* **Fragmento de origen**:
§

Consciente de la realidad y crítico con ella, sabedor de que el viejo orden había quedado caduco y que la fuerza con que irrumpía el nuevo resultaba irreductible, no optó ni por encerrarse estérilmente en el pasado ni por romper irresponsablemente con él, sino que prefirió, en vez de demoler la casa, abrir sus ventanas al nuevo aire de la modernidad e intentar que el espíritu del Renacimiento acabara produciendo una auténtica regeneración.Yo quisiera ver en este equilibrio ignaciano una característica casi histórica de la gente de este pueblo y un referente de lo que debe ser su actitud ante los nuevos tiempos.
Porque también hoy vive Europa, y con ella España, una época de cambios y transformaciones profundas. No hace todavía mucho tiempo que nosotros mismos iniciamos y culminamos una transición, que supuso un acertado ejercicio colectivo de prudencia y equilibrio. Y la gran mayoría de este pueblo supo y quiso incorporarse activamente a ella, optando una vez más por mantener unidos pasado y futuro, así como por compartir su empresa, desde la identidad legítimamente defendida, con todos los pueblos que integran España.
Y, superada felizmente nuestra propia transición, supimos y quisimos también adentrarnos juntos en Europa y compartir con ella el objetivo de restañar viejas heridas y superar seculares divisiones.
Las dos Europas, largamente divididas y enfrentadas, han comenzado un acelerado proceso de acercamiento gracias a un nuevo renacer de los principios de la democracia y de la libertad.Pero, dentro de tanto, cambios y de tantas incertidumbres, Europa entera ha reencontrado por fin la vieja guía que puede conducirla definitivamente a su objetivo. Por primera vez en nuestra historia tantas veces enfrentada, todos los europeos compartimos hoy el viejo anhelo común de un nuevo orden político y social, que pretende hacer finalmente realidad el espíritu de aquel humanismo renacentista de la época de Ignacio: un nuevo orden basado en la democracia y en la paz.
La democracia como respeto de la voluntad popular y la paz como fruto de la tolerancia entre opiniones legítimamente discrepantes.
Animar hoy a las gentes de Euskadi a participar activamente en la construcción de este nuevo renacimiento de España y de Europa no es sino animaros a que permanezcáis fieles a lo mejor de vuestra propia historia. Hasta el punto de que quien quiera hoy de entre vosotros situarse fuera de este magno objetivo español y europeo de instalarnos definitivamente en la democracia y en la paz, no sólo se habrá situado ya fuera de la nueva Europa, sino que se habrá colocado también al margen de la gran corriente histórica de su propio pueblo.

§

* **Datos registrados**:
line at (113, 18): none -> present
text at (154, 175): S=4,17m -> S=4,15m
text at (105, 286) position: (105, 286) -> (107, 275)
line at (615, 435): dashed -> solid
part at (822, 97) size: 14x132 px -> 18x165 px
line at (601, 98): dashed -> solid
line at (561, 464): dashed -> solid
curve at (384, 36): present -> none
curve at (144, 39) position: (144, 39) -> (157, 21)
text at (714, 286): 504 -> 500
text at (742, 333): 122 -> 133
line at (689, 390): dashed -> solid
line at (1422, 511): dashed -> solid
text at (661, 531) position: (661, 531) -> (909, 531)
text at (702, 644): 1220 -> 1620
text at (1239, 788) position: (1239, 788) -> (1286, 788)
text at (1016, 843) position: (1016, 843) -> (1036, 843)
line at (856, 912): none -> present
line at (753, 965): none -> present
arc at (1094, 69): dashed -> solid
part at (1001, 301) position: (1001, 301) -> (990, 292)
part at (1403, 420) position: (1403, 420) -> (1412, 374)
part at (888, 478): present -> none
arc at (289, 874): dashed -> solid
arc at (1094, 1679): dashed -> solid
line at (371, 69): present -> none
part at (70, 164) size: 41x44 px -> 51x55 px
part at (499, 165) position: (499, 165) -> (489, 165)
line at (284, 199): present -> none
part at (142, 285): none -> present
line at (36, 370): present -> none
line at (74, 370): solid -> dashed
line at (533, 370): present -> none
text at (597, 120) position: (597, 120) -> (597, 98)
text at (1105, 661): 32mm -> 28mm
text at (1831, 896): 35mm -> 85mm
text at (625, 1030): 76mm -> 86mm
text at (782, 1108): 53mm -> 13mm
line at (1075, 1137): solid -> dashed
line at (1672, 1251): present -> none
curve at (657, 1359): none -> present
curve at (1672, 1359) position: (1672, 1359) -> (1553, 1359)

§

* **Consigna**:
Responde, por favor, a estas preguntas sobre el fragmento:
(a) ¿Qué supuso la transición, según el fragmento?
(b) ¿En qué está basado el nuevo orden político y social que comparten hoy todos los europeos?
(c) ¿Cómo se define la paz en el fragmento?

* **Espacio de respuesta**:
(a) Supuso un acertado ejercicio colectivo de prudencia y equilibrio.
(b) Está basado en la democracia y en la paz.
(c) Como fruto de la tolerancia entre opiniones legítimamente discrepantes.